4. Wiring examples into a task¶

In your task JSON (tasks/TaskXXX_*.json), you reference the examples file via Example_Path:

{
  "Description": "Extract product data",
  "Data_Path": "products.csv",
  "Input_Field": "text",
  "Parser_Format": "product_parser.py",
  "Example_Path": "products_examples.csv"
}

Key points:

Example_Path is relative to the examples directory (--example_dir, often examples/).
Only needed if you actually want to use examples (i.e. run with --num_examples > 0).
If you don’t use examples, omit Example_Path entirely (don’t set it to an empty string).

So with:

--example_dir examples/
"Example_Path": "products_examples.csv"

…the file must live at:

examples/products_examples.csv

5. CLI flags that control examples¶

`--num_examples`¶

extractinate --task_id 1 --model_name "phi4" --num_examples 5

Default: 0
If 0: examples are ignored, even if Example_Path exists.
If > 0: Extractinator loads up to that many rows from the examples file and injects them into the prompt.

`--example_dir`¶

extractinate --task_id 1 --num_examples 5 --example_dir examples/

Base directory for example files.
Combined with Example_Path in the task JSON.

6. What to put in `input` and `output`¶

`input`¶

A short, realistic snippet of the same type of text as in your real dataset.
It does not have to be identical to any real row, but often you copy from the main data.

`output`¶

Whatever you want the model to emulate.
In many cases, this is:
- A JSON fragment that matches your OutputParser schema, or
- A well‑structured text explanation that implicitly encodes what you want.

Example (for a parser that extracts product_name and price):

input,output
"This is a 250ml bottle of olive oil for €4.99.",
"{"product_name": "Olive oil 250ml", "price": 4.99}"

You can also make output nicely formatted JSON with newlines — it will still be shown as plain text in the prompt.

7. 1–2 shot: just inline it in the task description¶

For very small numbers of examples (1–2), it’s often simpler to just write them directly in the task description rather than maintaining a separate examples file.

For example, in your task JSON:

{
  "Description": "Extract product name and price from each report.\n\nExample:\nInput: 'This is a 250ml bottle of olive oil for €4.99.'\nOutput: {"product_name": "Olive oil 250ml", "price": 4.99}",
  "Data_Path": "products.csv",
  "Input_Field": "text",
  "Parser_Format": "product_parser.py"
}

This gives you a one-shot example baked into the system prompt without having to deal with:

Example_Path
--num_examples
A separate examples CSV/JSON

Use a dedicated examples file when:

You want 3+ examples
You want to re‑use the same examples across multiple tasks
You want to tweak examples without touching the task description

8. Troubleshooting checklist¶

If examples don’t seem to be used:

--num_examples is > 0.
The task JSON has a valid Example_Path.
The file exists under --example_dir.
The examples file has exactly input and output keys / columns.
The values are strings (especially for input).
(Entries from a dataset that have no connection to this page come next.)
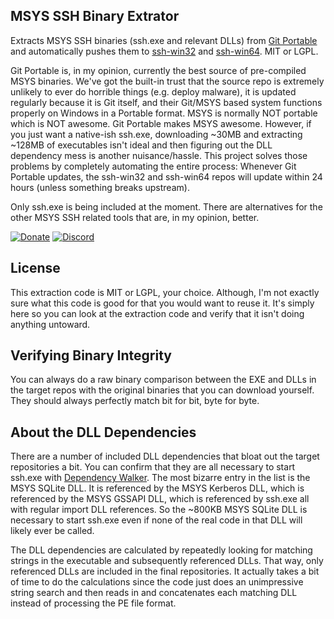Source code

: MSYS SSH Binary Extrator
------------------------

Extracts MSYS SSH binaries (ssh.exe and relevant DLLs) from [Git Portable](https://git-scm.com/download/win) and automatically pushes them to [ssh-win32](https://github.com/cubiclesoft/ssh-win32) and [ssh-win64](https://github.com/cubiclesoft/ssh-win32).  MIT or LGPL.

Git Portable is, in my opinion, currently the best source of pre-compiled MSYS binaries.  We've got the built-in trust that the source repo is extremely unlikely to ever do horrible things (e.g. deploy malware), it is updated regularly because it is Git itself, and their Git/MSYS based system functions properly on Windows in a Portable format.  MSYS is normally NOT portable which is NOT awesome.  Git Portable makes MSYS awesome.  However, if you just want a native-ish ssh.exe, downloading ~30MB and extracting ~128MB of executables isn't ideal and then figuring out the DLL dependency mess is another nuisance/hassle.  This project solves those problems by completely automating the entire process:  Whenever Git Portable updates, the ssh-win32 and ssh-win64 repos will update within 24 hours (unless something breaks upstream).

Only ssh.exe is being included at the moment.  There are alternatives for the other MSYS SSH related tools that are, in my opinion, better.

[![Donate](https://cubiclesoft.com/res/donate-shield.png)](https://cubiclesoft.com/donate/) [![Discord](https://img.shields.io/discord/777282089980526602?label=chat&logo=discord)](https://cubiclesoft.com/product-support/github/)

License
-------

This extraction code is MIT or LGPL, your choice.  Although, I'm not exactly sure what this code is good for that you would want to reuse it.  It's simply here so you can look at the extraction code and verify that it isn't doing anything untoward.

Verifying Binary Integrity
--------------------------

You can always do a raw binary comparison between the EXE and DLLs in the target repos with the original binaries that you can download yourself.  They should always perfectly match bit for bit, byte for byte.

About the DLL Dependencies
--------------------------

There are a number of included DLL dependencies that bloat out the target repositories a bit.  You can confirm that they are all necessary to start ssh.exe with [Dependency Walker](http://dependencywalker.com/).  The most bizarre entry in the list is the MSYS SQLite DLL.  It is referenced by the MSYS Kerberos DLL, which is referenced by the MSYS GSSAPI DLL, which is referenced by ssh.exe all with regular import DLL references.  So the ~800KB MSYS SQLite DLL is necessary to start ssh.exe even if none of the real code in that DLL will likely ever be called.

The DLL dependencies are calculated by repeatedly looking for matching strings in the executable and subsequently referenced DLLs.  That way, only referenced DLLs are included in the final repositories.  It actually takes a bit of time to do the calculations since the code just does an unimpressive string search and then reads in and concatenates each matching DLL instead of processing the PE file format.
If all of the above are true, the examples are being injected into the prompt; from there, it’s about prompt quality and model behavior.

9. Summary¶

Examples live in a separate CSV/JSON, referenced via Example_Path.
The file must use input and output as keys/columns.
They’re only used for few‑shot prompting, not for training.
Use --num_examples to turn them on.
For 1–2 shots, it’s often easiest to inline the example in the task description instead of creating an examples file.